Nearshoring production is taking off in Mexico and the sky isn't even the limit. Aerospace manufacturing is one field where innovation continuously leads the charge. Here are 3 ways in which Mexican productions plants have taken the lead in innovative manufacturing.
Nearshore Aerospace Manufacturing
U.S aerospace companies have been nearshoring to Mexico since 1970. In fact, according to Aviation Week, the first two companies to open production facilities in Mexico were Westinghouse and Honeywell. Since then, Mexican aerospace manufacturing has exploded due in part to NAFTA and other favorable trade agreements that increase supplies and investments towards infrastructure that promotes new industries.
At the beginning of 2016, there were 270 aerospace companies in Mexico. Of them, 80 percent focused on manufacturing, 10 percent performed repairs, and the remaining 10 percent developed new ideas. Production plants for these aerospace companies continue to use the latest technology. From 3D printing and mobile data collection, to the design of aerospace materials that are both strong and light, innovation is present in all aspects of aerospace manufacturing in Mexico. With the integration of these technologies, sensitive equipment can match specifications to the smallest degree, thus producing high quality products that produce no waste during their creation.
New markets for aerospace products provide opportunities for production expansion. For example, consumers have shown interest in unmanned aircrafts. How does Mexico respond to this demand? They invested in schools that specialize in drone innovation.
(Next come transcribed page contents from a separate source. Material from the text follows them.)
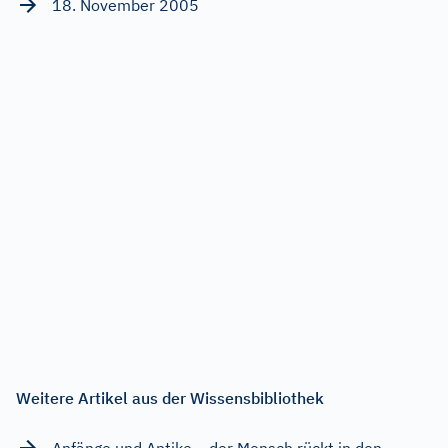
18. November 2005
Weitere Artikel aus der Wissensbibliothek
Anfänge und Antike – der Mensch rückt in den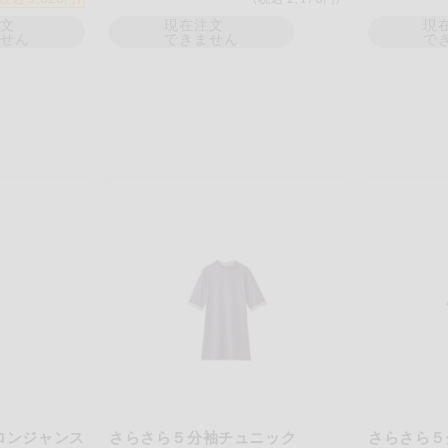
注文
現在注文
現
ません
できません
で
ロンジャンス
さらさら５分袖チュニック
さらさら５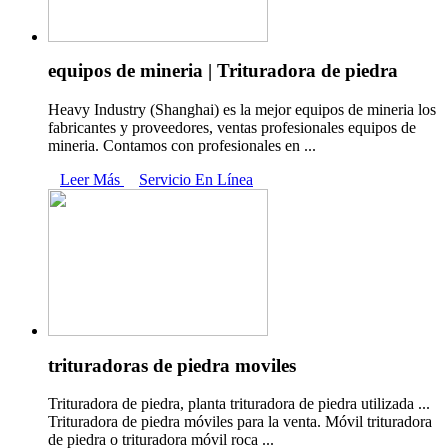
equipos de mineria | Trituradora de piedra
Heavy Industry (Shanghai) es la mejor equipos de mineria los
fabricantes y proveedores, ventas profesionales equipos de
mineria. Contamos con profesionales en ...
Leer Más
Servicio En Línea
trituradoras de piedra moviles
Trituradora de piedra, planta trituradora de piedra utilizada ...
Trituradora de piedra móviles para la venta. Móvil trituradora
de piedra o trituradora móvil roca ...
This is especially important as The FAA just announced new rules for U.S. drone deployment, according to USA Today.
Innovations encourage the most advanced companies to profit from offshoring advantages while allowing the Mexican government to strengthen their own aerospace needs.
IHS Jane's 360 reported Mexico's military plans to build its own defense planes by 2018.
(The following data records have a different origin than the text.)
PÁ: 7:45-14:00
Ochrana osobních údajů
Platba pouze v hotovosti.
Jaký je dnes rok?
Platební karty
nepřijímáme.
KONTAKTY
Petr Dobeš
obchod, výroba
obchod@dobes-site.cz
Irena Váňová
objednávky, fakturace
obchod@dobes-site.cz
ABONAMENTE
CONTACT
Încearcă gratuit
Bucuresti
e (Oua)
"Innovations encourage the Mexican government to strengthen their own aerospace needs."
Mexico hasn't constructed its own air force vehicles since before World War II, but it did build a few in the early 20th century. Mexico's Secretariat of Defence wants to get back into the game with a couple of very specific projects. The goal is to build a twin-seat fixed-wing aircraft along with experimental training crafts. With the success of local manufacturing - including military projects for other governments - The Secretariat of Defence has great expectations for these new homemade air force vehicles.
The Future of Flight
Aviation Week said the Mexican Federation of Aerospace Industries had goals of its own. The organization wants to see Mexico climb from the 15th global supplier of aerospace industries - the title it currently holds - to ranking in the top 10 by 2020. In 2016, the country exported $4.5 billion worth of products and employed 34,000 workers. Those numbers are expected to almost triple in the next four years.
The Mexican government hopes to see more countries move aerospace manufacturing and innovation to its territories. One exciting prospect in the near future may be a demand for vehicles that reach for the stars. The Wire detailed how the Prime Minister of India visited Mexico to discuss many possible benefits of a foreign partnership - including contributions to India's space program.